Jim
Jim

Reputation: 23

Replace Acronyms with their values Python

I'm working on cleaning some text that contains a lot of acronyms. So I have made a dictionary of a few examples and along with their values, however i am running into a few problems with it. Example code below

    def acr(text):
         acr_dict = {'ft': 'feet'
                      'mi': michigan }
            

         for word, abr in acr_dict.items():
                 text = text.replace(word.lower(), abr)
                 return text

The logic works, but if I have an instance where the letters of the acronym could also be found in certain other words, it will do the following

ex: print(acr('I like milk and live in mi))

output --> I like michiganlk and live in michigan

Any advice on how to not have it look for the acronym letters within other words?

Upvotes: 2

Views: 1007

Answers (2)

jacob
jacob

Reputation: 4957

One potential solution (assuming you have trivial white space) could be to split the string into words, and compare each one and replace if it matches.
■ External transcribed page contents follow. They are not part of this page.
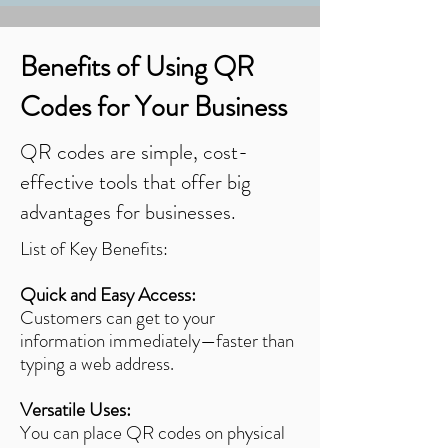
Benefits of Using QR
Codes for Your Business
QR codes are simple, cost-
effective tools that offer big
advantages for businesses.
List of Key Benefits:
Quick and Easy Access:
Customers can get to your
information immediately—faster than
typing a web address.
Versatile Uses:
You can place QR codes on physical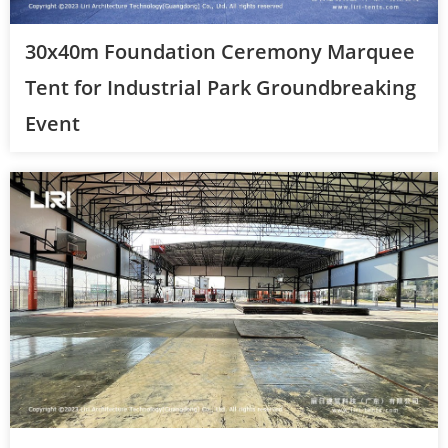
30x40m Foundation Ceremony Marquee
Tent for Industrial Park Groundbreaking
Event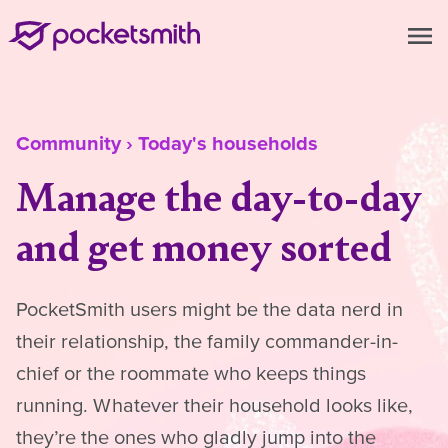
menu
Community
›
Today's households
Manage the day-to-day
and get money sorted
PocketSmith users might be the data nerd in
their relationship, the family commander-in-
chief or the roommate who keeps things
running. Whatever their household looks like,
they’re the ones who gladly jump into the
example = "my name is michael and i was born in mi and am 6 ft"

def acr(text):
    acr_dict = {
        'ft': 'feet',
        'mi': 'michigan'
    }

    text_words = text.split()
    for i, word in enumerate(text_words):
        if word.lower() in acr_dict:
            text_words[i] = acr_dict[word]
    return ' '.join(text_words)

print(acr(example))
# my name is michael and i was born in michigan and am 6 feet

And if you did have non-trivial white space and were okay using regular expressions, you could do this which should preserve the specific white space character,

import re

def acr(text):
    acr_dict = {
        'ft': 'feet',
        'mi': 'michigan'
    }

    for k, v in acr_dict.items():
        text = re.sub(rf"(\s){k.lower()}(\s|\Z)", rf"\1{v}\2", text)

    return text

If you were worried about performance, you could try compiling each regex for your acronym list before hand.

Upvotes: 1

plentyofcoffee
plentyofcoffee

Reputation: 488

The simplest solution is, as others have stated, to use regexes.

import re

ACR_DICT = {'ft': 'feet', 'mi': 'michigan'}

def acr(text):
    for k, v in ACR_DICT.items():
        text = re.sub(rf'\b{k}\b', v, text)
    return text


acr('I might be 6 ft tall. I often left my home state of mi at 3 years old.')
# 'I might be 6 feet tall. I often left my home state of michigan at 3 years old.'

Note the usage of the word-boundary metacharacter '\b'. This will ensure that the regex doesn't find matches inside words like 'often' or 'might'.